Quanti pazienti coinvolge questa patologia? “L’incidenza per la popolazione italiana è 1 su 2500 e questo – osserva l’endocrinologa – se lo moltiplichiamo per la popolazione totale, ci dà dei numeri abbastanza impressionanti. Non parliamo di 100 o 1000 pazienti. Si tratta di una malattia rara, ma anche numericamente importante. Quindo è ovvio che nella decisione di chi dovrà accedere a questa terapia obbligatoriamente dovremo tener conto di fattori di rischio, che poi sono stati in qualche maniera ben delineati dalle linee guida internazionali. I pazienti con eccesso di calcemia, eccesso di fosforo nel sangue, calcoli renali e calcificazioni cerebrali dovranno essere trattati, perché vuol dire che la terapia standard non è buona per loro. Dobbiamo prevenire in ogni maniera complicanze importanti e gravi, come quelle delle calcificazione ectopiche, che tanto ci spaventano”.

Grazie al sostegno della Fondazione Firmo, nel 2014 è nata l’Associzione per i pazienti con Ipoparatiroidismo – Appi, che si occupa di convogliare le energie convergenti intorno al problema costituito da questa malattia: “Per ora siamo circa 40 persone – spiega Cristina Galligani, di Appi – ma attraverso i social, il forum e le attività mediatiche riusciremo a raggiungere sempre più persone. Il nostro intento è quello di far aumentare la conoscenza della malattia in Italia, e da poco ci siamo federati con le altre Associazioni esistenti in Europa (Hen Network)”.

“Attraverso il nostro sito e forum si è creata una rete di amici – racconta Galligani – dove ognuno descrive la sua storia di vita, come affronta la malattia, condividendo delle strategie con le altre persone. Vivere con questa malattia è molto difficile, perché sei molto isolato, sei depresso, quindi non è semplice trovare qualcuno che ti capisce”.
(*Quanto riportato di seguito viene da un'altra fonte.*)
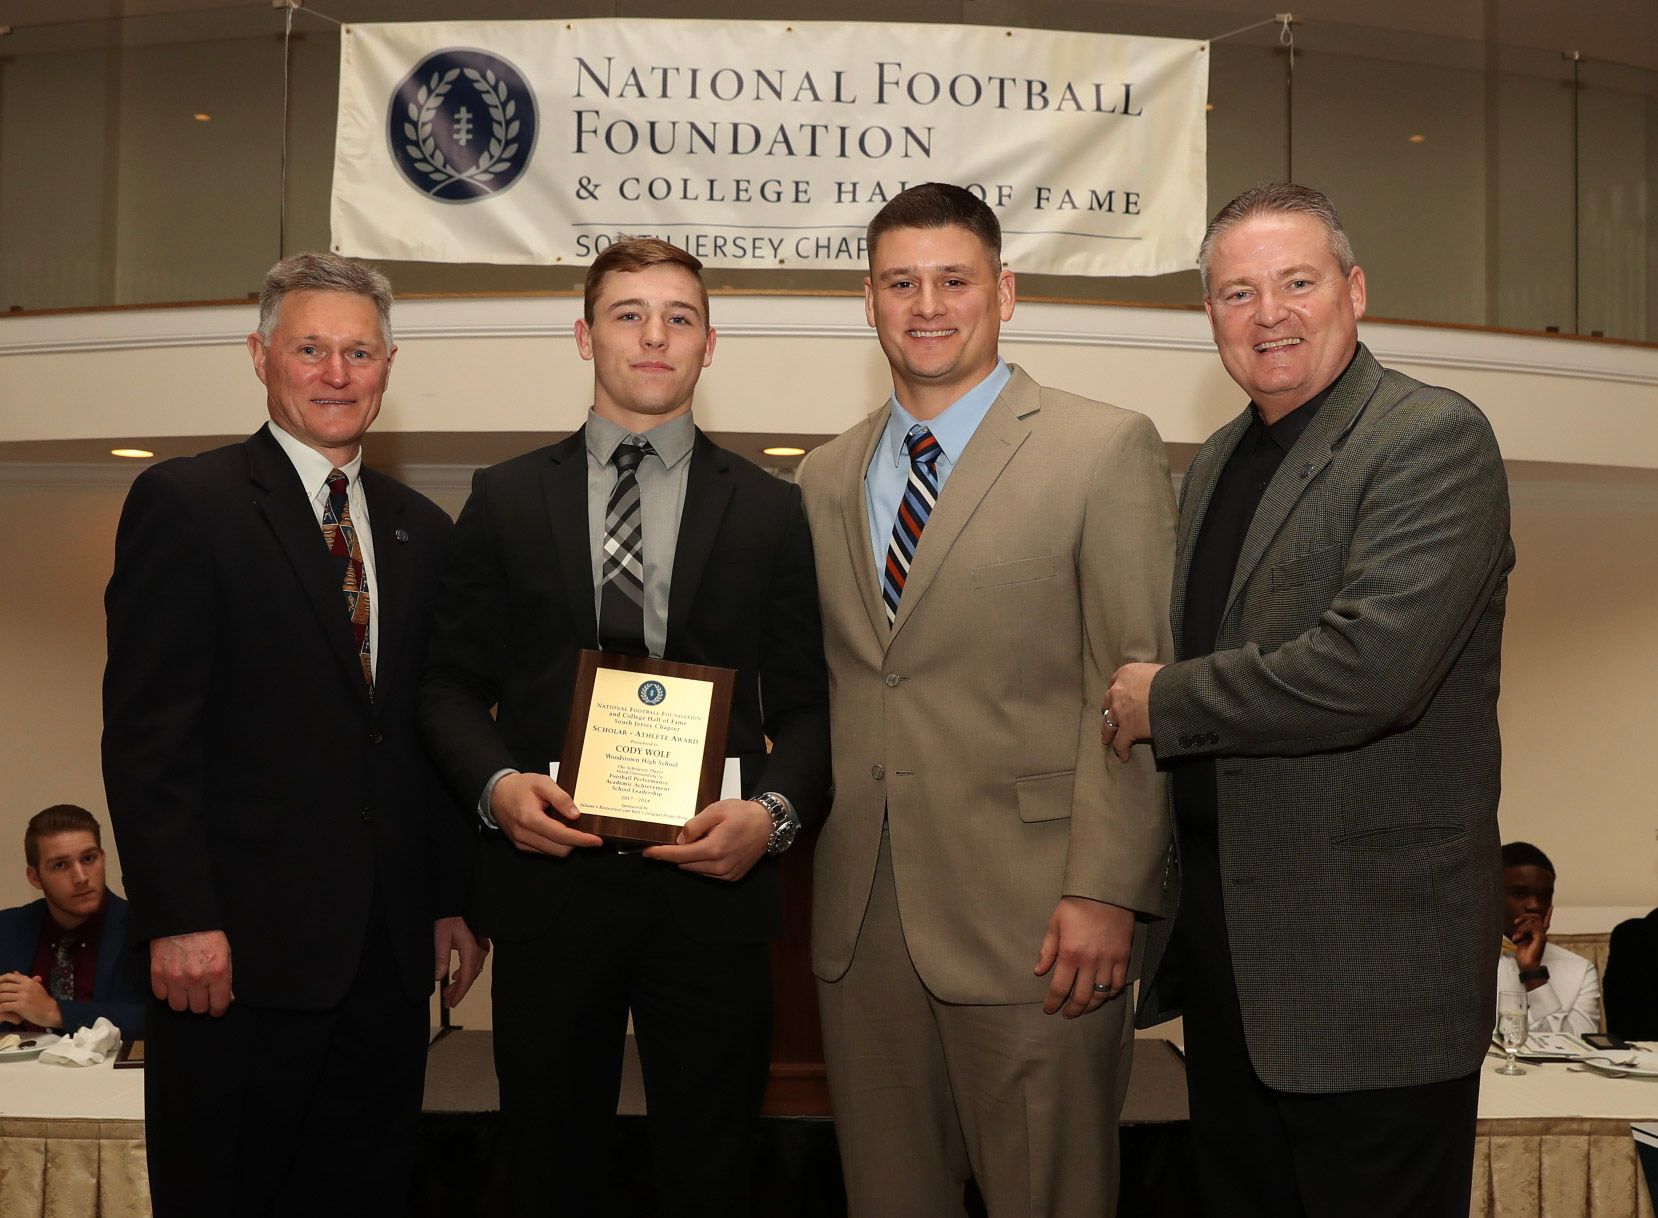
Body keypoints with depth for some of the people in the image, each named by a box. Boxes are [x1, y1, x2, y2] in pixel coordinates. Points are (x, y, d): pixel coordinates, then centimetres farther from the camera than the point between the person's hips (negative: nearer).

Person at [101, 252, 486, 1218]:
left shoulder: (422, 530, 14)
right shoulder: (184, 505, -4)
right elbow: (146, 729, -10)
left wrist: (453, 902, 10)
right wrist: (180, 921, -16)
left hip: (388, 950, 5)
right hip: (242, 945, -5)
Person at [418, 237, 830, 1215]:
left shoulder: (773, 512, 7)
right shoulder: (506, 500, 8)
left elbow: (808, 704, 5)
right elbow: (453, 683, 8)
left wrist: (774, 813, -13)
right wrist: (497, 783, -11)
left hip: (712, 886, 0)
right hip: (549, 881, 1)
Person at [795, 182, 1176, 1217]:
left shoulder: (1105, 449, -2)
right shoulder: (826, 478, 14)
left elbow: (1135, 686, -8)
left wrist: (1106, 891, -15)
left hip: (1030, 916, -4)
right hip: (860, 920, 5)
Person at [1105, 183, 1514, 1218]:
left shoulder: (1435, 439, -13)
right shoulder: (1217, 464, 13)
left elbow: (1370, 666, -26)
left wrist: (1162, 702, -13)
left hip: (1372, 963, -8)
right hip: (1226, 943, 8)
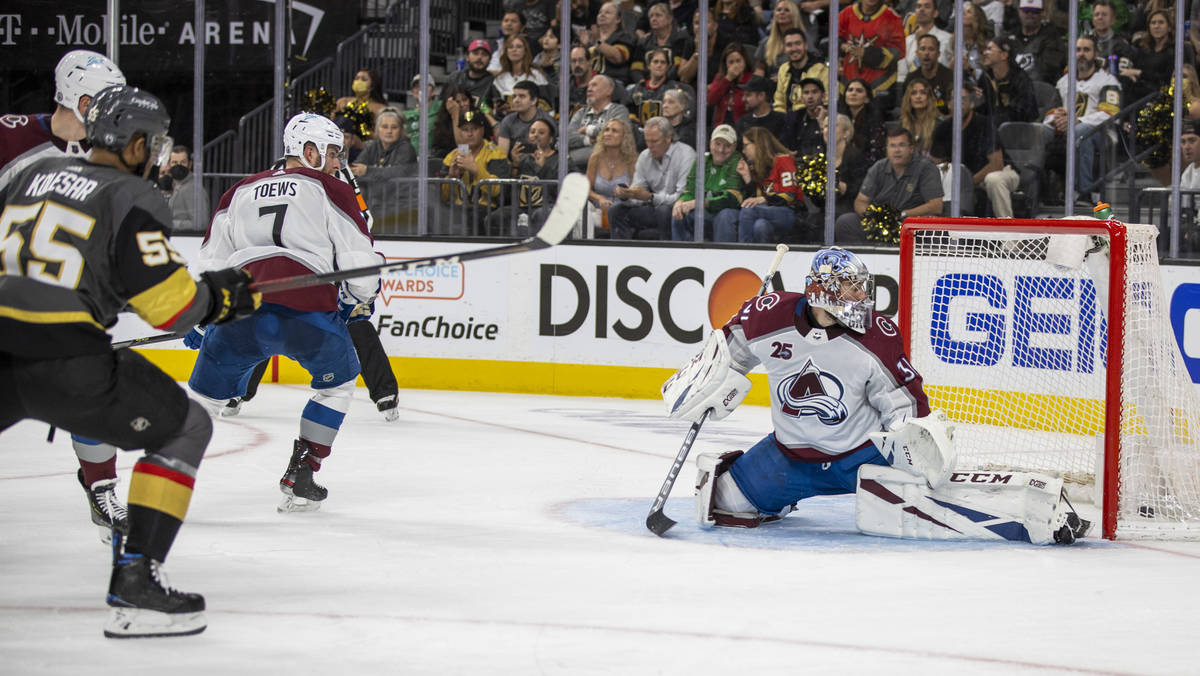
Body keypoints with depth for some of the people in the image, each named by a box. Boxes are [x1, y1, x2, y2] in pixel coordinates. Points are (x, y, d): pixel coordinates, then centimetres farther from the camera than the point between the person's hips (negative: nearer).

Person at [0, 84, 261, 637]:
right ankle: (134, 582, 2)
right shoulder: (132, 198, -1)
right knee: (184, 429, 10)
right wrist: (217, 296, 13)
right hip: (64, 359, -6)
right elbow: (170, 304, -7)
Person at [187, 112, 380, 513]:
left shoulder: (240, 191, 25)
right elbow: (358, 255, 9)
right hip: (307, 309, -3)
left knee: (206, 392, 18)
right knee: (337, 380, 23)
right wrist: (362, 299, 28)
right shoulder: (330, 191, 13)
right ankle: (300, 480, 17)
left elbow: (211, 262, 26)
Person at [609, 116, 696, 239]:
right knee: (616, 211, -6)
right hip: (655, 209, 7)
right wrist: (625, 196, -19)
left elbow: (684, 197, -25)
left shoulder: (686, 155, -16)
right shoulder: (645, 156, 6)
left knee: (664, 211, -37)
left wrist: (650, 197, -33)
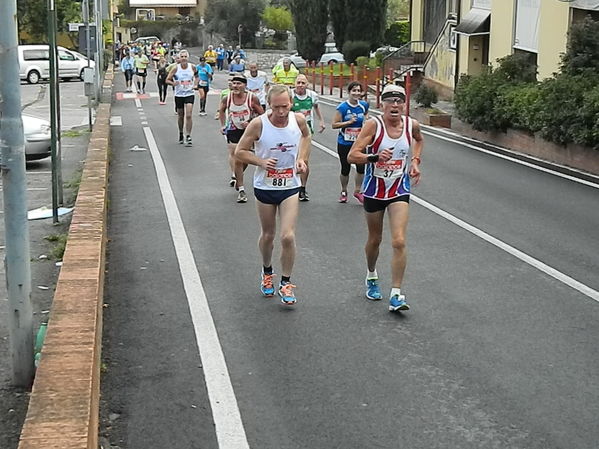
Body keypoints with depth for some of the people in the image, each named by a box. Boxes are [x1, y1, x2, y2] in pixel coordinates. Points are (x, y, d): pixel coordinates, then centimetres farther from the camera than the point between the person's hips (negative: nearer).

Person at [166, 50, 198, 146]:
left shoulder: (192, 67, -3)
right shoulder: (176, 69, -8)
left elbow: (196, 76, 17)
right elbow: (167, 80, -4)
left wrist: (195, 84, 1)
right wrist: (173, 83, -25)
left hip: (189, 94, 0)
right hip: (179, 95, 0)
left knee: (188, 116, -12)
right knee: (181, 116, 12)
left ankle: (188, 136, -9)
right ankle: (181, 134, 33)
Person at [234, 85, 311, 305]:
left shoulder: (298, 120, -8)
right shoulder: (258, 124, -16)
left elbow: (306, 136, 17)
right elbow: (240, 151, -7)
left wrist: (302, 158, 3)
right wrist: (261, 161, -21)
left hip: (290, 187, 1)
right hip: (264, 187, -1)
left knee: (288, 236, -10)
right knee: (268, 235, 15)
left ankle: (286, 283, 6)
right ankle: (267, 272, 42)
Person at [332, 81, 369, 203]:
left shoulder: (364, 105, 1)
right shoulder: (342, 107, -11)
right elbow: (334, 125, -11)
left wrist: (366, 119, 0)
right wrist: (349, 122, -21)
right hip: (344, 143, -3)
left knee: (361, 167, -6)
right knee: (345, 169, 6)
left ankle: (357, 191, 14)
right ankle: (344, 192, 28)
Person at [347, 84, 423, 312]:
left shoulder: (411, 125, -5)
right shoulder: (374, 125, -15)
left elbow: (419, 140, 21)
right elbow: (352, 156, -22)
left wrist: (415, 161, 7)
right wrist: (375, 157, -37)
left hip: (399, 190, 1)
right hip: (374, 189, -1)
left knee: (399, 242, -12)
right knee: (375, 240, 16)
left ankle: (396, 295, -7)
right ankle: (371, 277, 44)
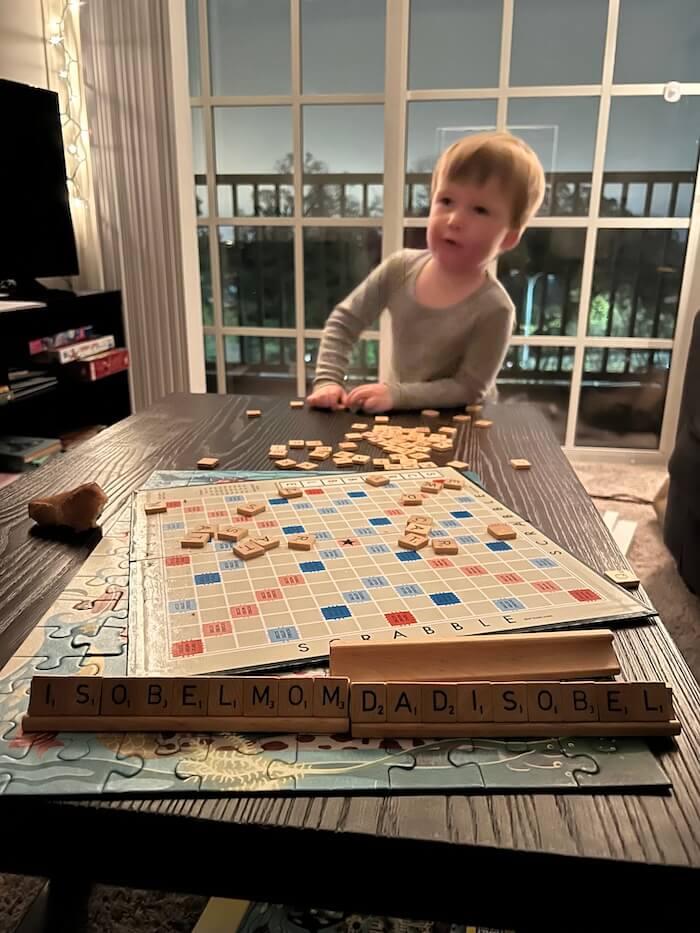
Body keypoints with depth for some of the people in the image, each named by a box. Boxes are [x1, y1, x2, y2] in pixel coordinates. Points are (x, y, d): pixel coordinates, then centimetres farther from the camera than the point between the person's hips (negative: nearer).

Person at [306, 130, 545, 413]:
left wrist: (396, 395, -28)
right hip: (402, 416, 3)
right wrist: (327, 380, -14)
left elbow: (468, 389, -19)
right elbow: (343, 320, -2)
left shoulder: (493, 309, -21)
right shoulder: (400, 268, -10)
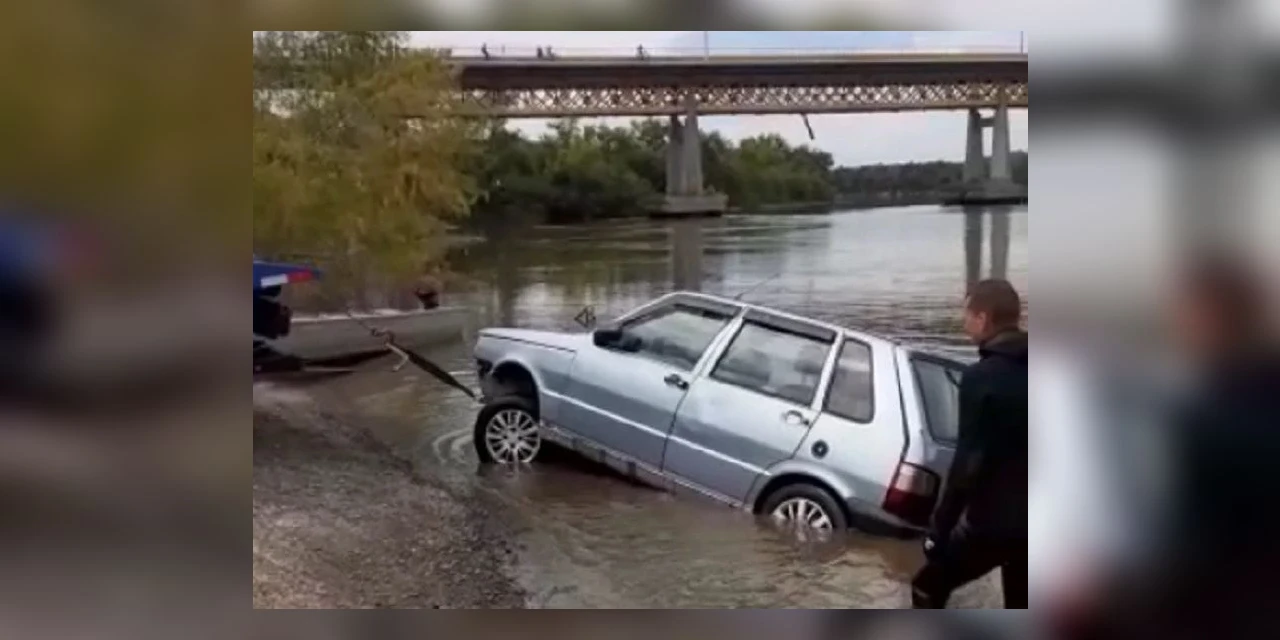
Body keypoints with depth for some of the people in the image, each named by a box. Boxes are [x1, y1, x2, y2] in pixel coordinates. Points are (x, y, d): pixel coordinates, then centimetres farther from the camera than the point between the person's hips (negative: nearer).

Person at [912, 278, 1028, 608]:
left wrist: (939, 528, -12)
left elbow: (969, 462, -19)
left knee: (928, 589, 13)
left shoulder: (982, 377, -16)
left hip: (993, 519, -7)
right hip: (1029, 519, 7)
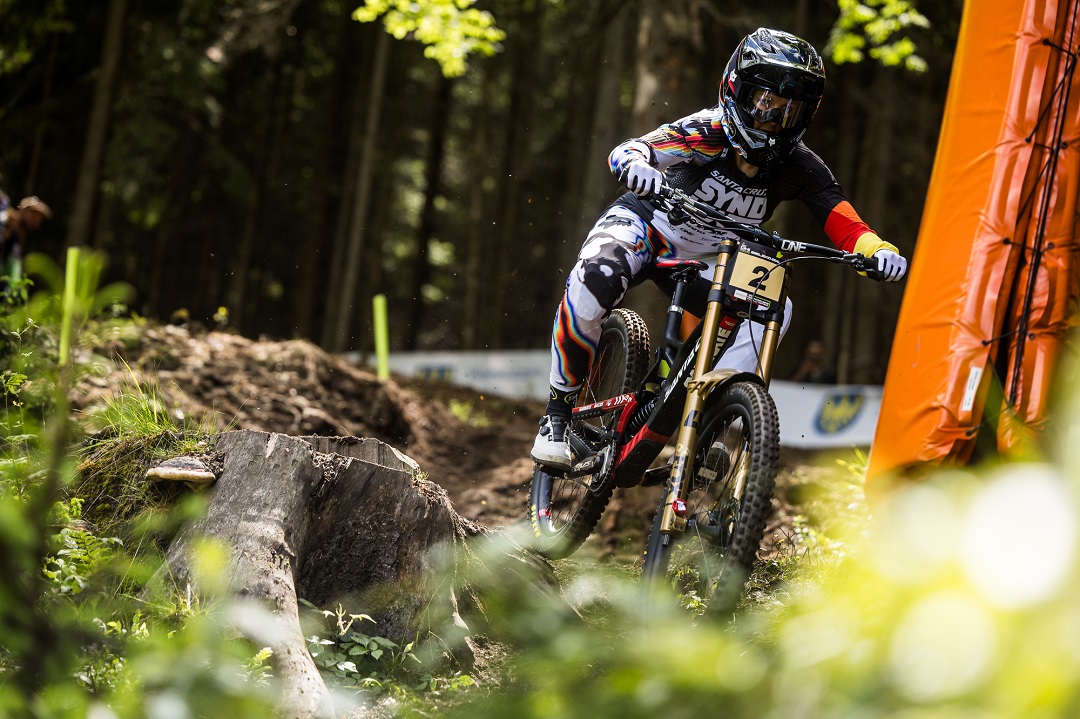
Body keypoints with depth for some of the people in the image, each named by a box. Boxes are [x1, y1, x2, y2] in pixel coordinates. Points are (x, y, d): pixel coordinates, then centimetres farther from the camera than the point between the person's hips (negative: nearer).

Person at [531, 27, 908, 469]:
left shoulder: (799, 167, -13)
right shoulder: (710, 132, -24)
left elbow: (843, 222, -20)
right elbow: (626, 152, -38)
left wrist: (879, 250, -43)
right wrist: (637, 167, -63)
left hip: (706, 262, 4)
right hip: (646, 224, -4)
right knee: (596, 280, -35)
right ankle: (558, 413, -18)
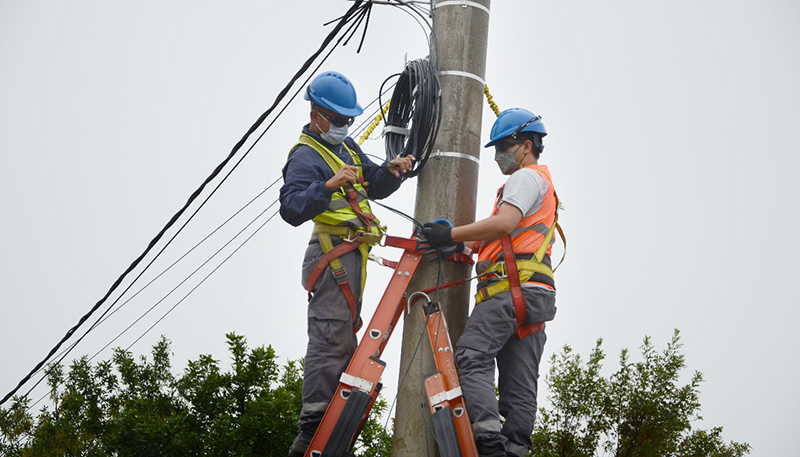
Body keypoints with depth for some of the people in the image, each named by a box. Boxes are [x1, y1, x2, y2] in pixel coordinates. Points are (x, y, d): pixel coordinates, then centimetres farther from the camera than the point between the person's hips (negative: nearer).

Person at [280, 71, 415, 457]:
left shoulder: (346, 146, 19)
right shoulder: (306, 156, -10)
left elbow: (375, 187, 23)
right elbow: (291, 209, -23)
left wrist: (391, 172, 3)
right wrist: (328, 186, -36)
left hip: (351, 255, 10)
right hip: (332, 254, -10)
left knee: (344, 335, 10)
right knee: (331, 338, -16)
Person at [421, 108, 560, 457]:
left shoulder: (526, 177, 1)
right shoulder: (544, 185, 32)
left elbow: (504, 224, -17)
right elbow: (503, 240, 26)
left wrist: (451, 235, -14)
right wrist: (460, 243, 14)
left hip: (513, 286, -10)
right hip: (537, 296, 10)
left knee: (472, 357, -17)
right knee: (520, 382, 3)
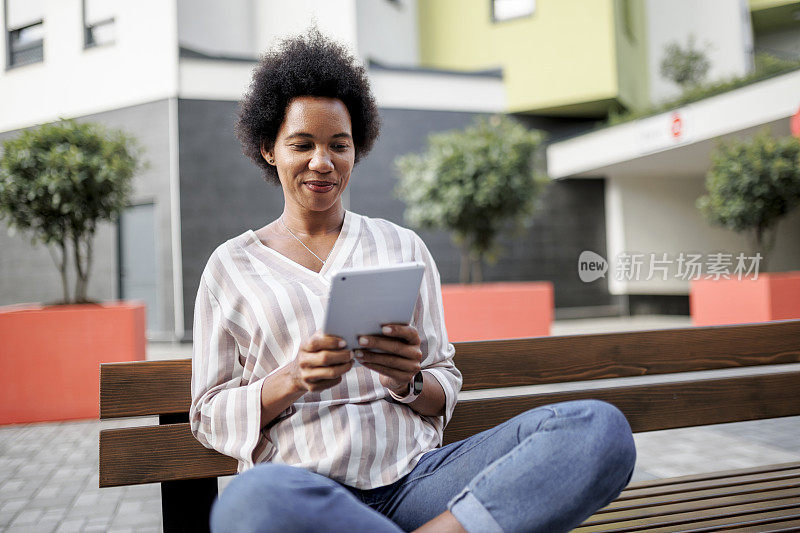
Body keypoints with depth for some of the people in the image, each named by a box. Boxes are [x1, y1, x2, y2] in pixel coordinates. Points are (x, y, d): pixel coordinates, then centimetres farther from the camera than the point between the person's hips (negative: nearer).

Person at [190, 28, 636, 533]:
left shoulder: (404, 246, 15)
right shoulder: (231, 265, 11)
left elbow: (445, 390, 15)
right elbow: (210, 416, 8)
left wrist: (408, 381, -10)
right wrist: (291, 380, -12)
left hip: (415, 477, 2)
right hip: (303, 485, -1)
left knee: (602, 429, -21)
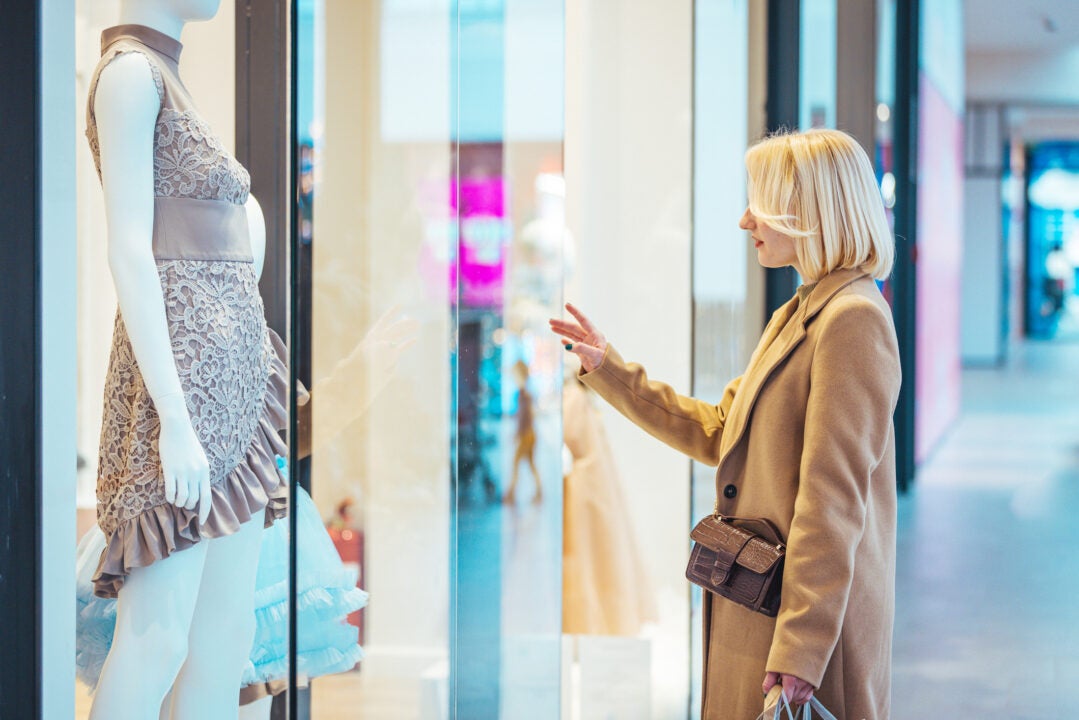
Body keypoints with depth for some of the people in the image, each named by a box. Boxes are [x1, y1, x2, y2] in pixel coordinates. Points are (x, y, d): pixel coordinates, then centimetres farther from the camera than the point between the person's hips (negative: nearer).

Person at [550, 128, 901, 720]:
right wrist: (610, 370, 19)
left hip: (813, 617, -10)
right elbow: (718, 433, 20)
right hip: (754, 611, 10)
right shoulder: (797, 315, 14)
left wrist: (797, 655, -23)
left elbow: (833, 501, -21)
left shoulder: (852, 320, -17)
Ma quali sono i problemi più grandi che un malato di Ipoparatiroidismo deve affrontare quotidianamente? “La problematica più grande da sopportare è il dolore – sottolinea – che è atroce, vivi nel dolore, pensi al dolore e stai nel dolore. Dolore inteso come un crampo che dura per ore ed ore, e non c’è un modo per farlo passare, oppure formicolii, aghi infuocati che ti pizzicano tutto il corpo. Vorremmo dare un sostegno, dire che capiamo e viviamo questa realtà. Anche solo dire a un altro malato che ‘oggi sono riuscito a fare una piccola passeggiata’ può essere di aiuto. In quel momento forse siamo riusciti a smuovere qualcosa, e abbiamo fatto un piccolo passo avanti”, conclude Galligani.